That there is a tension between these two statutory provisions is readily apparent. Nothing in the legislative history of the Civil Service Reform Act (CSRA) gives specific guidance on resolution of this conflict. Congress did not, for example, say it intended to overrule the long-standing emergency furlough regulation, 5 C.F.R. Sec. 22.2(c) (1944), which had existed since 1944 in the face of a similar notice provision in the Veterans Preference Act. Ch. 287, Sec. 14, 58 Stat. 387, 390 (1944). Nor can we presume Congress was unaware of the continued existence of the regulation in view of the recurrent end of the fiscal year "emergencies." Nor has Congress, as far as can be determined, even considered overruling the emergency furlough regulation despite enacting other amendments to CSRA.

As a general rule, a long-standing interpretation of a statute by an agency charged with its administration must be upheld if reasonable. See Young v. Community Nutrition Institute, --- U.S. ----, 106 S. Ct. 2360, 2364-65, 90 L. Ed. 2d 959 (1986). Yet in Hastie, the board gave little weight to OPM's long-standing regulation and the failure of Congress to expressly disapprove or otherwise proscribe the emergency exception regulation. The board gave three reasons for doing so:

First, we note that Congress enacted only one exception to the notice and reply requirements for adverse actions [the crime exception], and, as a general rule of statutory construction, the expression of one exception indicates that no other exceptions apply. See 2A C. Sands, Sutherland Statutory Construction Secs. 47.11, 47.23 (4th ed. 1973). Second, while the failure of Congress to disapprove of the regulation should be considered, it has generally been recognized that such inaction is a far cry from approval. 1 K. Davis, Administrative Law Treatise Sec. 5.07 at 334-5 (1958). More importantly, it is also generally recognized that although Congressional reenactment of a statute can strengthen a regulation's claim to validity, reenactment cannot save a regulation which contradicts the requirements of the statute itself, as is the case here. Commissioner of Internal Revenue v. Acker, 361 U.S. 87, 93, 80 S. Ct. 144, 148, 4 L. Ed. 2d 127 (1959).

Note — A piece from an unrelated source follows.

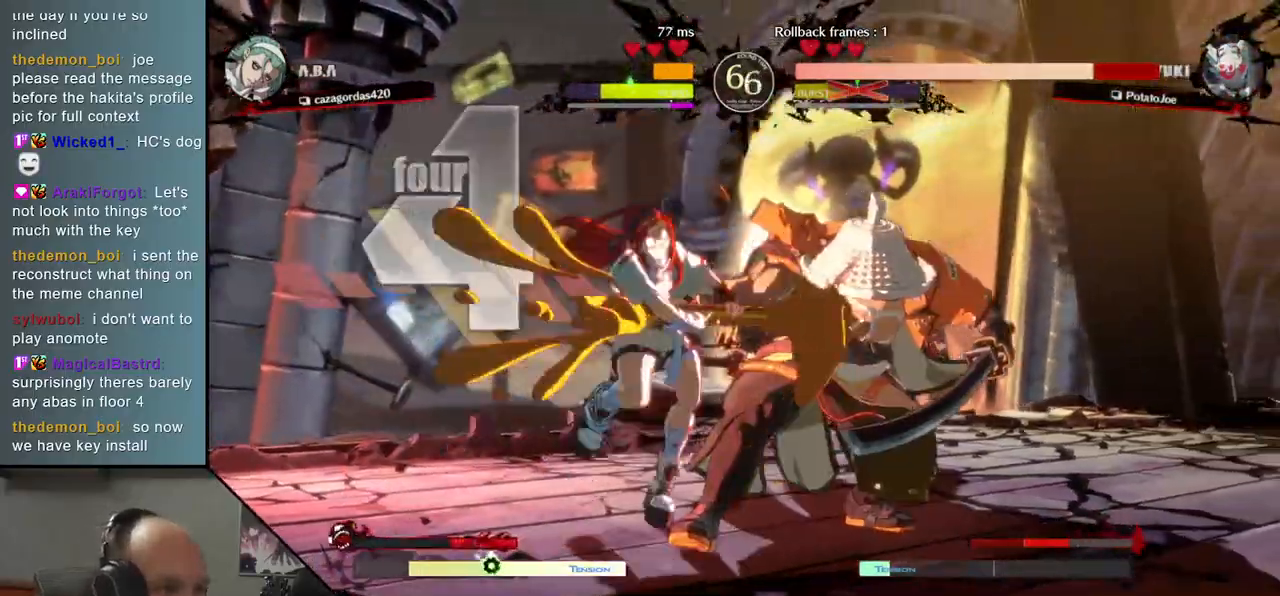
{"buttons": [], "left_stick": "down-right", "events": []}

24 M.S.P.R. at 73-74 (footnote omitted). Each of the board's reasons either is irrelevant to, or begs, the question of whether the statutory language leaves room for OPM's longstanding regulation. In order to resolve that question, we must turn to the policy underlying the statute.

The government argues that the sole purpose behind section 7513(b) is to afford federal employees the opportunity to attempt to persuade the agency that the proposed action should not be taken. From this premise, it follows that the notice and opportunity to reply serve their purpose only when the agency has discretion to take the proposed action. Conversely, where the proposed action is necessitated by unforeseeable circumstances, the rights to notice and opportunity to reply serve no purpose.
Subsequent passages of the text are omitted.